Use of sevelamer to examine the role of intraluminal phosphate in the pathogenesis of secondary hyperparathyroidism.

Stratton Veterans Affairs Medical Center, Albany Medical College, Albany, State University of New York Empire State College, Saratoga Springs, and Albany College of Pharmacy and Health Sciences, Albany, NY, USA.

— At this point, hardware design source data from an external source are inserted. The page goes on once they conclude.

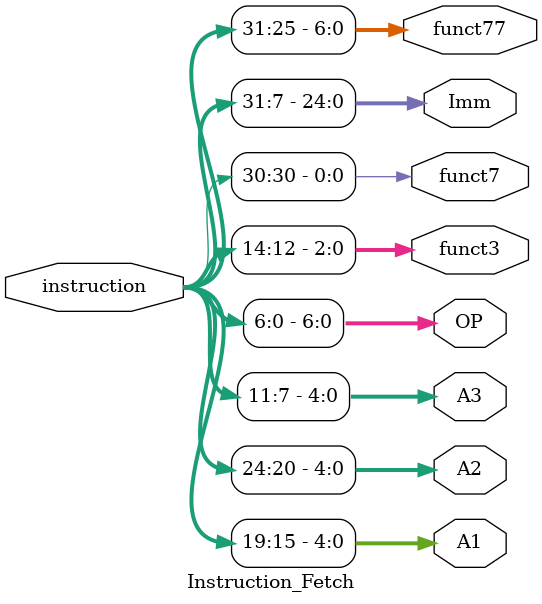
<source format=v>
`timescale 1ns/1ns
module Instruction_Fetch (
    input [31:0] instruction,
    output reg [4:0] A1,A2,A3,
    output reg [6:0] OP,
    output reg [2:0] funct3,
    output reg funct7,
    output reg [24:0] Imm,
    output reg [6:0] funct77
);
    always @(*) begin
        A1 <= instruction[19:15];
        A2 <= instruction[24:20];
        A3 <= instruction[11:7];
        OP <= instruction[6:0];
        funct3 <= instruction[14:12];
        funct7 <= instruction[30];
        Imm <= instruction[31:7];
        funct77 <= instruction[31:25];
    end
endmodule
</source>
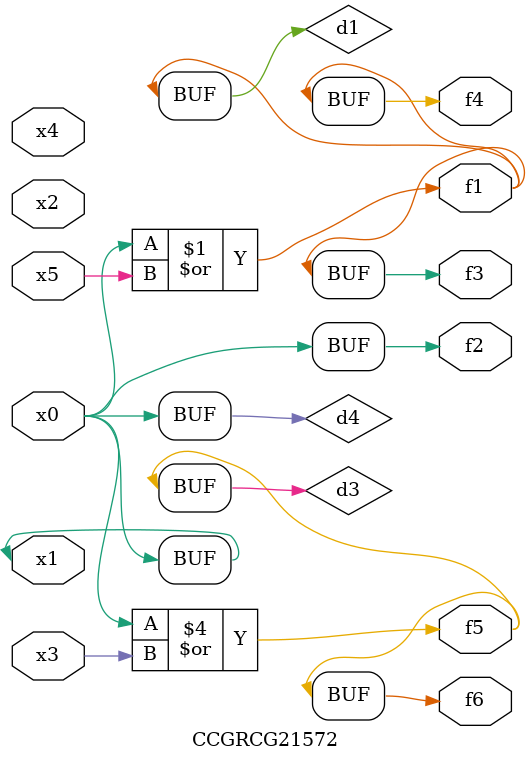
<source format=v>
module CCGRCG21572(
	input x0, x1, x2, x3, x4, x5,
	output f1, f2, f3, f4, f5, f6
);

	wire d1, d2, d3, d4;

	or (d1, x0, x5);
	xnor (d2, x1, x4);
	or (d3, x0, x3);
	buf (d4, x0, x1);
	assign f1 = d1;
	assign f2 = d4;
	assign f3 = d1;
	assign f4 = d1;
	assign f5 = d3;
	assign f6 = d3;
endmodule

</source>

Clinical nephrology. 2014;(3):191-201

Abstract

AIMS: Parathyroid hormone (PTH) promotes calcium reabsorption in the cortical distal nephron (CDN). The phosphate concentration ([P]f) rises in that segment in chronic kidney disease (CKD); in theory, high [P]f could reduce availability of calcium for reabsorption and necessitate a compensatory rise in [PTH]. With assumptions, [P]f is proportional to phosphate excreted/volume of filtrate (EP/GFR). We therefore hypothesized that [PTH] would correlate with EP/GFR in CKD, and ΔPTH] would correlate with ΔEP/GFR after sevelamer therapy. METHODS We conducted a 4-week, placebo-controlled trial of sevelamer carbonate in patients with CKD. [PTH]1-84 and parameters of phosphate homeostasis were measured before and after treatment. GFR was assumed to equal creatinine clearance (Ccr). Pertinent linear regressions were performed. RESULTS Phosphate excretion fell in the sevelamer group only. Decrements in [PTH] with sevelamer differed from increments with placebo. With either treatment, [PTH] correlated with EP/Ccr and ΔPTH] correlated with ΔEP/Ccr. Changes in [PTH] were minimal in some sevelamer recipients despite reductions in EP/Ccr; calcium excreted/volume of filtrate was low in these subjects. CONCLUSIONS Phosphate influx affected [PTH] in CKD by determining [P]f in the CDN. In some patients, low calcium influx may have blunted the effect of sevelamer on [PTH].